Evidence and attribution

Authority of statements

This corpus PDF is labeled UNCORRECTED PROOF for Polymer. The final Elsevier article (DOI 10.1016/j.polymer.2018.11.005) is authoritative for pagination and copy editing; prose here follows the proof abstract and introduction visible in the local extract.

Summary

The article compares aromatic, cycloaliphatic, and aliphatic amine curing agents reacted with bisphenol-A epoxide using an accelerated ReaxFF cross-linking strategy suited to kinetically slow epoxy curing. The central claim is that chemical structure at the network level governs bulk thermo-mechanical response: cyclic curing agents yield local heterogeneities in the simulated polymer that can be partially relaxed by annealing, while strain-rate dependence in molecular dynamics appears strongest for aliphatic curing chemistry and weaker for aromatic curing agents. The authors report good correlation between accelerated cross-linking plus virtual testing and experimental structure–property trends across the curing chemistries.

Methods

The workflow builds on Accelerated ReaxFF as referenced in the introduction: reactants receive energy comparable to reaction barriers so that successful bond formation can occur when molecules approach along physically plausible paths, without requiring the manual bond activation schemes used in some earlier epoxy simulations. Experiments use EPON 828 (diglycidyl ether of bisphenol A) with three curing agents: DETDA (aromatic diamine), IPDA (cycloaliphatic diamine), and JEFFAMINE T-403 (trifunctional polyetheramine with oxypropylene repeat units). The paper’s Methods section details stoichiometries, cure schedules, and the property suite evaluated both in simulation and experiment, including density, glass transition temperature, coefficient of thermal expansion, and elastic modulus. For simulation specifics beyond the extract, the formatted article and Supporting Information should be consulted.

Findings

The abstract states that cyclic curing agents produce spatial heterogeneity resolvable after annealing, that aliphatic systems show the most pronounced strain-rate sensitivity in MD relative to aromatic systems, and that overall the accelerated cross-linking route tracks experimental thermo-mechanical trends when curing chemistry is varied. The introduction positions these outcomes as evidence that reactive MD with targeted acceleration can translate variable chemical structure into measurable bulk responses for thermosets, reducing purely empirical screening.

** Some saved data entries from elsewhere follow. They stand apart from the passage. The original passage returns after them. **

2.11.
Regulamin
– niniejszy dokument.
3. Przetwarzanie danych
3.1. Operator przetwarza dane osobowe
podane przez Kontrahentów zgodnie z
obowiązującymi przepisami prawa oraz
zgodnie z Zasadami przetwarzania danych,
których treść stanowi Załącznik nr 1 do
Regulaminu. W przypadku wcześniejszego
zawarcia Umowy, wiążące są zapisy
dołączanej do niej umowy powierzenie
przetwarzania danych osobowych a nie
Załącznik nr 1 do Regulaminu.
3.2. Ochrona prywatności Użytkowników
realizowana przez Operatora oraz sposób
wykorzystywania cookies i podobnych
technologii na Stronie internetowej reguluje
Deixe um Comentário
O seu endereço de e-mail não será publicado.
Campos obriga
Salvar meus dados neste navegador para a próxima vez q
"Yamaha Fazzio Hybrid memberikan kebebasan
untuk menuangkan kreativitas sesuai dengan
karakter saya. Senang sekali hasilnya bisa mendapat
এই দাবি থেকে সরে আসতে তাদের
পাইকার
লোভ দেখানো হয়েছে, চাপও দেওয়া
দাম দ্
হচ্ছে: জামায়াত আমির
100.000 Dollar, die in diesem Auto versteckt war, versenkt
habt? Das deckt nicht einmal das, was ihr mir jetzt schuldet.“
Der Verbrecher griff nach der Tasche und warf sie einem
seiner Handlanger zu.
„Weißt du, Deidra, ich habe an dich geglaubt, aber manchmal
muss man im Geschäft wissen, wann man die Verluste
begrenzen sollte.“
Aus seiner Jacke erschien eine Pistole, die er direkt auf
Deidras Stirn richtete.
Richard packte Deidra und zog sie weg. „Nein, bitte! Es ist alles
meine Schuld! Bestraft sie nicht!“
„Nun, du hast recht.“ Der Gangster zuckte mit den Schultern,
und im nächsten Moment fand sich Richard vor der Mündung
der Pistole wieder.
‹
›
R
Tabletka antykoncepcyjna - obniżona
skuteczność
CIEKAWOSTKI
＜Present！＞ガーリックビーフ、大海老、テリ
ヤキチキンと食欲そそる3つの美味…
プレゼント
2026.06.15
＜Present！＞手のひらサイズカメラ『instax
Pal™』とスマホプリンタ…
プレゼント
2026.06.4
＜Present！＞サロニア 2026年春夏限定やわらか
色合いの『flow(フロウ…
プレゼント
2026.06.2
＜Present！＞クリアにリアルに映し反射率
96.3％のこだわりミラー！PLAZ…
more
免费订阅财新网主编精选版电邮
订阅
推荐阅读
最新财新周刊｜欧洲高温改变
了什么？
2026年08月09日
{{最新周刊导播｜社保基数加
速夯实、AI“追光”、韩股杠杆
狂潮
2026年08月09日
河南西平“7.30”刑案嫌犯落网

Experimentally, the article cures EPON 828 with DETDA, IPDA, and JEFFAMINE T-403 under supplier-defined formulations, then measures density, glass transition temperature, coefficient of thermal expansion, and elastic modulus for comparison to the virtually cross-linked networks. That pairing is what motivates the claim that accelerated ReaxFF cross-linking plus virtual testing captures how curing-agent class shifts bulk thermo-mechanical observables, not only local connectivity statistics.

Limitations

Proof PDFs may omit final figure quality, line numbers, and editorial corrections present in the version of record. The local extract is page-limited; numerical benchmarks and full simulation protocols should be verified against the published PDF.